Io speriamo che me la cavo (con le lac)

Dall’ultimo congresso scientifico di Monopoli è giunto un ennesimo segnale al mercato: riposizionare la contattologia come una specialty e applicarle un modello economico altamente profittevole

Il titolo del convegno di Giancarlo Montani, “Past, present, future”, e le novità tecnologiche delle aziende in mostra a Monopoli, non soltanto nell’ambito delle lac disposable ma anche delle rgp, hanno di fatto avvalorato il tema del progetto di webinar d’autore che il sottoscritto, proprio con il “Montani nazionale”, lancerà alla fine di novembre fino a tutto gennaio prossimo. LacProject 2019 (nella foto, il logo) si sviluppa su tre webinar che proporranno all’applicatore italiano, in maniera indipendente, l’opportunità di far tornare la contattologia una specialty offrendogli il modello di un posizionamento professionale moderno, competitivo all’ecommerce e al discount, con una redditività da record. Abbinati ai webinar, un gruppo chiuso Facebook dedicato ai partecipanti gestito dai relatori, la registrazione dei tre appuntamenti formativi online e altrettanti ebook con le slide insieme alle note inedite degli autori.
L’aver ideato, insieme a Montani, questo ambizioso progetto, in cui il contattologo è libero di pensare e agire per il suo futuro, rappresenta una doppia sfida. Da un lato, rivitalizzare il ruolo professionale e imprenditoriale dell’applicatore italiano sarebbe un segnale di grande positività in un mercato apatico verso ciò che gli succede. In seconda battuta, lasciare che sia l’ottico a decidere l’affiliazione al progetto, senza i paracadute aziendali, permetterà di stabilire la reale volontà dei contattologi di provare qualcosa di diverso.

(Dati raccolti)
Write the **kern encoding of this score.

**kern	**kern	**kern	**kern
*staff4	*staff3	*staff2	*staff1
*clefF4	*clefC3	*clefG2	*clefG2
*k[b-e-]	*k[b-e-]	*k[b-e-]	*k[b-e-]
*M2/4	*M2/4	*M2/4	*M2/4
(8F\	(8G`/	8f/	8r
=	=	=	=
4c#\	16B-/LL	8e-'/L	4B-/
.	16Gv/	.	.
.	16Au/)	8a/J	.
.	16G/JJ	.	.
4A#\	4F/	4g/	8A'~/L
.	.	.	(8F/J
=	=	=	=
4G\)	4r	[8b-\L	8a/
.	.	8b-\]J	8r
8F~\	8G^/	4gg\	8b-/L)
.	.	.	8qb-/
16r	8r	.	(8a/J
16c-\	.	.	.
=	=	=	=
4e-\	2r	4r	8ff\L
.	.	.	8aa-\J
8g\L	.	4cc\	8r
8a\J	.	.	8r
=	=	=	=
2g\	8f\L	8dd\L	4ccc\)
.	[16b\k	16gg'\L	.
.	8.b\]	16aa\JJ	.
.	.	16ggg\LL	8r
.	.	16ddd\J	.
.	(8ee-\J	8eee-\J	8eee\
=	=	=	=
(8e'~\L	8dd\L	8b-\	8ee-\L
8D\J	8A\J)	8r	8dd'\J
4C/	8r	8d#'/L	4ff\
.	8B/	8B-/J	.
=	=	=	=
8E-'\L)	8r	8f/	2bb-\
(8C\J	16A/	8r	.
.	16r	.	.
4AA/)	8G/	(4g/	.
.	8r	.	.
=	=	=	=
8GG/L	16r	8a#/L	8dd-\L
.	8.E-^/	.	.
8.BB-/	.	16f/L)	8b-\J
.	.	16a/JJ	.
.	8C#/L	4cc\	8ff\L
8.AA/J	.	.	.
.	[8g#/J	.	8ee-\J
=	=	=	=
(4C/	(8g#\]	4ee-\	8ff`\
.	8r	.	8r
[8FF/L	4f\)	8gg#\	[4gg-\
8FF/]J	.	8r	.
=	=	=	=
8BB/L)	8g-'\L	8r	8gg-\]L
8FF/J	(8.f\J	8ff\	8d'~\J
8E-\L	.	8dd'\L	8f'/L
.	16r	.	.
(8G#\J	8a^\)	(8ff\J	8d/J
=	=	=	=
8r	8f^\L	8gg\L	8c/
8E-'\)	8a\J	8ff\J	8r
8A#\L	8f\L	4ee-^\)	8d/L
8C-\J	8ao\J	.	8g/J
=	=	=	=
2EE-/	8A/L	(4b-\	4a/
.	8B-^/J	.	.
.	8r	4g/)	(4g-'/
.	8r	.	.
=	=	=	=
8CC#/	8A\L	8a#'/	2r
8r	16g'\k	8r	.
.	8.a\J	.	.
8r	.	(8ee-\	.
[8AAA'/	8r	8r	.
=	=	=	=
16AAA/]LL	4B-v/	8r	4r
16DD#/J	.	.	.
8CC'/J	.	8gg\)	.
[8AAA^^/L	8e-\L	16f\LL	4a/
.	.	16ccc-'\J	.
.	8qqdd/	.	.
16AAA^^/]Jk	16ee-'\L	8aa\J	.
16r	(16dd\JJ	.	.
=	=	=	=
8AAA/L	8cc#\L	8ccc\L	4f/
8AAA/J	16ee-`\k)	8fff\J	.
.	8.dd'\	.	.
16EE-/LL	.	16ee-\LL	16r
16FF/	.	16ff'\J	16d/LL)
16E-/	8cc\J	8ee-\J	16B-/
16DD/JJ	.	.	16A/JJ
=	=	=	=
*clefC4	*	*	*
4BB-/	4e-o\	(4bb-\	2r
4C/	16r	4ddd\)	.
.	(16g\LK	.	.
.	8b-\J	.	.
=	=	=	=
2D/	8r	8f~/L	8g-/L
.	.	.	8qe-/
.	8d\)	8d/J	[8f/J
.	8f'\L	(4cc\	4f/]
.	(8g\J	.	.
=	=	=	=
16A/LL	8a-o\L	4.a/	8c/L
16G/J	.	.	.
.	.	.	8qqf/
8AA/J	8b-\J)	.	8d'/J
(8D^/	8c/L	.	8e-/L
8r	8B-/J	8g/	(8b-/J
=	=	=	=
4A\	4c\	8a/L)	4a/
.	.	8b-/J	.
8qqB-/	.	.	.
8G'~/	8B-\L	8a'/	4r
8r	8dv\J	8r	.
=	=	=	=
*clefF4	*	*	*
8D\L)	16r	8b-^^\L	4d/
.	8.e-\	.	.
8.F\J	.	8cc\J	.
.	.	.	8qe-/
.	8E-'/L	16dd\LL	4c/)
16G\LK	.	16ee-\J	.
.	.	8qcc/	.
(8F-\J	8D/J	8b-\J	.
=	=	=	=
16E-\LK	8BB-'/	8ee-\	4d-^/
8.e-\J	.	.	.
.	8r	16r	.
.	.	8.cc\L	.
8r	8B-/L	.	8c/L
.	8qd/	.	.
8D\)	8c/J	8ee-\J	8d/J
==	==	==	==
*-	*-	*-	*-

= Cosa produrre =
Restituisci senza modifiche il passo dell'articolo sulla contattologia compreso tra "L’aver ideato, insieme" e "qualcosa di diverso.", estremi inclusi.

= Risultato dell'esercizio =
L’aver ideato, insieme a Montani, questo ambizioso progetto, in cui il contattologo è libero di pensare e agire per il suo futuro, rappresenta una doppia sfida. Da un lato, rivitalizzare il ruolo professionale e imprenditoriale dell’applicatore italiano sarebbe un segnale di grande positività in un mercato apatico verso ciò che gli succede. In seconda battuta, lasciare che sia l’ottico a decidere l’affiliazione al progetto, senza i paracadute aziendali, permetterà di stabilire la reale volontà dei contattologi di provare qualcosa di diverso.